- [Exercises to complete]
1. From the article about the catering chef, reproduce word for word the passage between "Unlike other chefs" and "of local goods.", inclusive.
2. In the article about the catering chef, list the steps of making spring rolls that customers would watch at farmers markets.

- [Text extract]
————————
The Chef Wears Combat Boots

For an Asian-fusion cuisine catering chef and USAF veteran, food is her love language


“Not a lot of people realize that rice paper comes dry and all you do is rehydrate it to soften it,” says Pin Minyvong of Pins Kytchen in Warren. She’s describing one step in the process of making Nime Chow, also known as spring rolls – the clear-wrapped veggie-filled delicacy she’s become known for. “We used to roll them fresh at farmers markets. It was like a show – customers would see us taking the rice paper, dipping it in water, airing it out a little bit, and putting the toppings inside. That’s absolutely my favorite thing to make because it really sparks an interest and conversation.”

Like many small food business owners, Pin Minyvong’s journey from home cook to catering chef began with Instagram. Documenting her fitness journey in 2014, she started devising low-carb Asian-inspired recipes and posting them on her page, piquing the interest of many followers and friends who started requesting meal prep dishes. “When I got to 100 meals I was prepping in one day for a week, that’s when I realized, I need to get into a commercial space because this is going somewhere,” she says. 

Unlike other chefs launching a business, though, Minyvong’s meal prep service (then called Minymeals) sometimes has to come second to her military career. When she was deployed during the holidays in 2020 to Kuwait, instead of cooking from a commercial kitchen space at Hope & Main in Warren, she relied on rice papers sent from home – and veggies and meats from the DFAC – to make spring rolls for friends. She had the idea to give Rhode Island food businesses some international exposure while also making care packages for the troops, so she called Hope & Main founder and president Lisa Raiola. “When you ask Lisa to do anything, she will do about 20 times what you ask her,” says Minyvong with a laugh. Dubbed Operation RI Made, the initiative brought in not one but 40 boxes of local goods.

The time overseas also gave Minyvong pause to reassess the trajectory of her business and strike a work-life balance. “I wanted to be home with family more,” she recalls. “I have a
nine-year-old daughter and she doesn’t know anything else except myself and her father in the military, so she’s always used to one parent being there and one parent not being there.”

In its early years, Minymeals kept Minyvong busy doing farmers market pop-ups, meal prep, and events. The recent iteration, Pins Kytchen, is more streamlined and specializes in innovative Asian-fusion cuisine. “We call ourselves a boutique caterer,” says Minyvong. “We can’t take all the jobs we get.”
————————
- [Dataset excerpt]
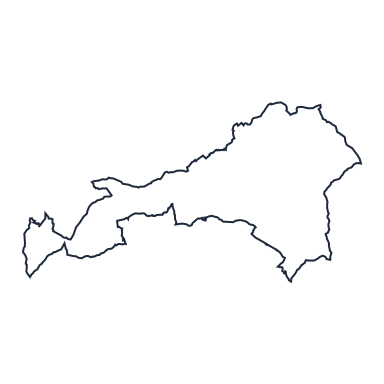 the district of Spulber, Vrancea, Romania
{"feature_id": "2599482B24061865858466", "entity_name": "Spulber", "entity_type": "district", "adm_level": 2, "iso_a3": "ROU", "parent_name": "Romania", "parent_adm1": "Vrancea", "projection": "orthographic", "projection_center": [26.718, 45.744], "detail": "fine", "context": "isolated", "style": "outline", "palette": "slate", "viewbox_px": 384, "rotation_deg": 0, "n_neighbors": 0, "source": "geoboundaries", "source_scale": "gbopen_adm2", "svg_char_len": 5974}
<svg xmlns="http://www.w3.org/2000/svg" viewBox="0 0 384 384"><path d="M291.0,281.6L291.5,278.1L294.8,274.2L296.6,271.2L296.9,270.1L299.0,268.8L301.7,264.9L302.7,264.5L303.1,264.0L305.1,262.5L305.6,260.4L306.4,260.1L307.7,260.5L314.2,260.5L318.0,258.5L319.7,257.0L322.5,255.8L323.5,255.9L325.3,256.9L326.2,258.0L326.5,259.0L330.2,259.9L330.4,259.2L330.2,257.6L330.4,255.9L331.5,252.9L329.7,250.3L329.7,249.0L328.9,246.2L329.0,243.9L328.7,242.6L327.8,240.4L327.0,239.3L326.7,236.8L325.6,234.6L325.8,233.8L327.9,232.8L328.6,230.7L329.2,230.1L329.2,229.0L328.7,227.8L328.4,224.8L328.6,223.3L329.4,221.2L328.7,219.1L327.5,217.6L327.5,216.0L328.8,213.7L328.0,212.0L327.1,207.8L327.2,204.0L327.5,202.0L326.3,197.7L324.1,194.0L324.5,191.6L326.1,190.1L327.2,188.2L328.8,186.8L329.6,185.6L330.6,184.8L331.0,182.8L333.2,181.3L334.0,180.4L339.5,178.8L341.1,176.3L342.4,175.0L344.2,172.0L345.3,170.8L347.0,170.1L347.5,168.9L351.6,167.3L353.6,164.7L355.9,163.3L358.8,163.1L361.0,163.5L359.7,158.9L357.6,155.3L352.2,148.2L346.8,145.0L345.3,141.3L344.9,137.5L344.0,136.4L342.7,135.7L341.7,134.6L340.8,134.5L339.4,133.1L337.2,132.1L335.8,126.7L335.4,126.1L331.9,124.2L330.9,123.1L328.4,121.8L327.3,122.2L326.8,122.1L326.4,120.9L325.8,120.2L322.6,118.7L322.6,117.5L320.2,112.5L320.1,111.4L318.6,109.4L318.6,109.1L320.1,108.2L320.8,106.9L320.3,105.8L320.3,105.0L317.4,105.8L314.6,107.1L313.3,108.1L308.3,108.3L302.1,106.9L299.1,107.0L297.2,107.5L296.7,108.6L296.8,111.9L295.6,113.2L294.3,113.1L290.4,114.8L289.5,113.5L286.3,110.6L286.9,109.1L286.6,106.9L285.6,105.1L284.0,104.1L280.9,102.4L276.9,102.8L271.5,104.4L270.9,103.6L268.2,104.9L265.4,109.0L264.2,111.1L262.6,112.9L260.8,116.1L256.6,117.5L253.8,118.0L252.4,119.1L251.3,122.9L249.9,124.5L247.6,124.5L246.9,123.6L245.7,123.3L244.3,123.8L243.5,125.4L241.5,122.9L238.0,125.7L236.9,123.5L234.3,125.1L233.4,126.6L232.5,129.9L233.8,130.9L233.1,131.9L233.0,133.0L233.4,135.6L234.4,138.5L233.2,138.9L232.1,139.9L232.2,141.1L231.5,142.4L226.9,145.2L225.8,148.6L225.9,149.9L225.6,149.8L225.3,148.8L224.4,148.6L223.8,150.1L223.1,149.8L219.2,150.3L218.7,149.8L217.2,150.5L216.6,149.8L215.9,150.0L212.7,153.0L210.8,153.1L210.4,153.7L209.4,154.3L209.8,155.1L205.9,158.4L203.0,155.6L197.2,159.7L196.0,161.1L195.0,160.0L194.2,161.0L191.9,162.3L188.7,166.4L187.0,167.3L188.0,170.8L186.3,171.6L183.2,170.7L177.1,170.7L172.7,172.4L171.4,172.1L168.4,172.7L167.1,171.8L165.8,172.0L164.4,173.1L161.5,177.9L160.1,179.2L158.0,178.9L156.0,180.0L154.7,180.3L151.5,182.1L151.2,183.2L148.7,183.9L148.0,184.5L144.1,186.6L140.1,186.7L138.6,187.6L137.0,186.9L132.6,186.4L128.7,184.7L122.7,183.8L121.2,181.9L120.5,181.5L113.4,178.5L110.0,178.1L109.0,177.6L106.7,179.3L104.9,179.5L102.5,179.2L99.2,180.5L93.8,181.2L91.9,182.0L93.4,183.8L93.9,186.6L95.2,187.4L95.7,188.3L97.7,188.1L98.5,189.0L99.9,189.1L102.0,188.4L106.6,188.4L111.6,195.4L110.3,196.5L106.2,196.5L104.2,196.9L103.1,198.6L99.0,200.1L97.3,200.3L95.5,202.0L92.9,202.9L91.2,204.3L89.2,206.7L87.7,210.1L86.8,213.8L83.6,216.6L79.8,222.6L76.1,227.2L73.4,234.8L70.7,239.4L70.1,239.0L69.3,239.4L67.5,238.8L66.5,237.5L65.2,237.9L63.1,237.3L61.6,235.7L53.2,231.2L53.5,230.3L52.5,228.9L53.0,227.8L53.7,224.5L53.6,223.8L53.0,223.8L52.4,222.8L52.6,219.4L51.7,218.7L48.8,218.6L48.3,216.9L45.4,213.3L45.3,218.5L38.8,226.9L39.3,225.4L39.2,224.1L38.6,223.3L38.1,223.2L37.1,224.1L36.5,224.0L35.7,222.8L34.4,222.9L33.4,222.5L34.8,220.9L33.7,220.6L32.5,219.6L32.0,218.3L30.0,218.5L29.7,220.5L30.5,222.5L29.1,225.0L29.0,226.1L29.3,227.8L28.2,229.1L27.1,229.6L24.3,233.6L25.0,243.0L24.7,245.3L25.0,246.2L23.7,248.1L23.0,252.1L25.2,255.1L26.7,258.8L25.7,263.7L26.7,264.6L26.8,266.1L26.4,271.5L27.0,272.9L29.8,276.8L29.9,276.1L30.8,275.9L31.5,274.3L32.8,273.5L34.0,271.5L37.6,269.1L37.9,268.2L39.9,264.9L42.0,263.6L42.6,262.3L43.6,261.5L45.7,259.0L47.1,256.4L49.0,254.9L52.2,253.8L53.7,252.1L55.5,252.1L57.0,251.1L61.0,249.4L61.7,248.5L64.5,243.3L65.8,248.7L66.9,250.4L67.4,254.8L74.0,256.2L76.1,256.3L78.8,257.9L81.9,258.2L84.4,256.7L86.7,255.9L88.9,256.2L89.9,256.9L91.5,257.2L92.8,256.4L94.0,256.7L97.5,255.0L99.3,255.1L101.3,253.2L102.4,253.2L104.3,252.2L107.5,249.3L111.7,248.6L114.2,246.4L115.3,244.6L116.4,245.4L117.8,244.3L119.1,243.9L122.4,244.4L124.1,243.9L125.7,244.0L124.4,240.0L123.0,240.5L122.9,238.9L123.6,238.3L122.1,236.4L121.7,235.6L122.1,233.0L121.8,230.6L122.2,229.8L122.2,228.5L121.2,228.4L119.2,226.9L117.8,227.0L117.1,220.8L124.0,219.3L126.5,217.8L127.0,217.9L128.1,219.1L128.2,217.9L129.1,216.8L132.6,214.5L135.7,213.3L138.0,213.7L143.9,213.3L145.6,214.5L146.2,215.4L148.2,216.1L150.8,215.7L152.3,215.1L152.9,215.3L153.2,216.0L154.2,216.0L155.2,215.9L155.6,215.4L158.4,214.8L162.3,214.8L162.7,214.6L162.8,213.7L164.2,212.5L165.1,212.3L165.9,212.7L167.0,211.9L167.4,211.4L168.4,208.2L169.3,208.3L169.6,207.2L170.6,206.5L171.4,204.5L172.3,203.9L172.5,204.1L172.6,204.8L172.6,206.6L174.3,211.6L174.3,214.3L175.0,215.1L175.0,218.9L176.4,222.7L175.5,224.5L182.1,223.6L186.2,224.2L188.5,225.6L189.8,225.9L191.9,224.9L192.3,223.6L192.9,222.8L197.7,218.6L198.4,218.4L199.4,218.7L202.2,217.9L202.1,219.3L204.4,220.4L205.6,220.5L205.9,219.3L205.3,219.2L204.8,218.5L204.4,218.3L204.5,217.6L206.7,217.4L209.0,216.3L211.2,216.1L212.1,215.8L215.3,217.0L215.8,216.8L216.6,217.1L218.1,217.8L219.1,219.2L221.4,219.9L222.2,220.9L223.1,221.6L233.0,222.2L236.0,220.6L240.5,220.1L244.3,220.9L246.7,221.9L247.9,222.6L248.5,223.6L251.1,224.8L252.1,224.7L253.1,225.1L254.7,226.1L255.7,227.3L254.4,228.5L253.8,229.9L253.2,230.5L253.2,231.6L252.8,232.4L251.5,233.8L252.1,234.5L255.5,237.6L266.2,243.7L265.9,244.3L267.1,245.0L267.4,244.6L276.8,249.9L276.6,250.2L279.6,252.0L281.0,253.8L282.8,256.9L284.9,257.8L284.5,259.2L283.0,262.1L280.6,263.9L277.9,266.7L279.4,266.8L280.0,267.3L281.6,267.1L282.4,267.5L282.7,268.5L282.2,270.9L283.9,272.2L284.0,273.2L284.3,273.4L285.2,271.2L285.6,271.5L285.8,272.2L285.8,273.3L286.8,276.7L288.1,278.4L288.7,278.9L288.8,280.1L291.0,281.6Z" fill="none" stroke="#1e293b" stroke-width="2"/></svg>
————————
- [The replies]
1.
Unlike other chefs launching a business, though, Minyvong’s meal prep service (then called Minymeals) sometimes has to come second to her military career. When she was deployed during the holidays in 2020 to Kuwait, instead of cooking from a commercial kitchen space at Hope & Main in Warren, she relied on rice papers sent from home – and veggies and meats from the DFAC – to make spring rolls for friends. She had the idea to give Rhode Island food businesses some international exposure while also making care packages for the troops, so she called Hope & Main founder and president Lisa Raiola. “When you ask Lisa to do anything, she will do about 20 times what you ask her,” says Minyvong with a laugh. Dubbed Operation RI Made, the initiative brought in not one but 40 boxes of local goods.

2.
- Taking the rice paper
- Dipping it in water
- Airing it out a little bit
- Putting the toppings inside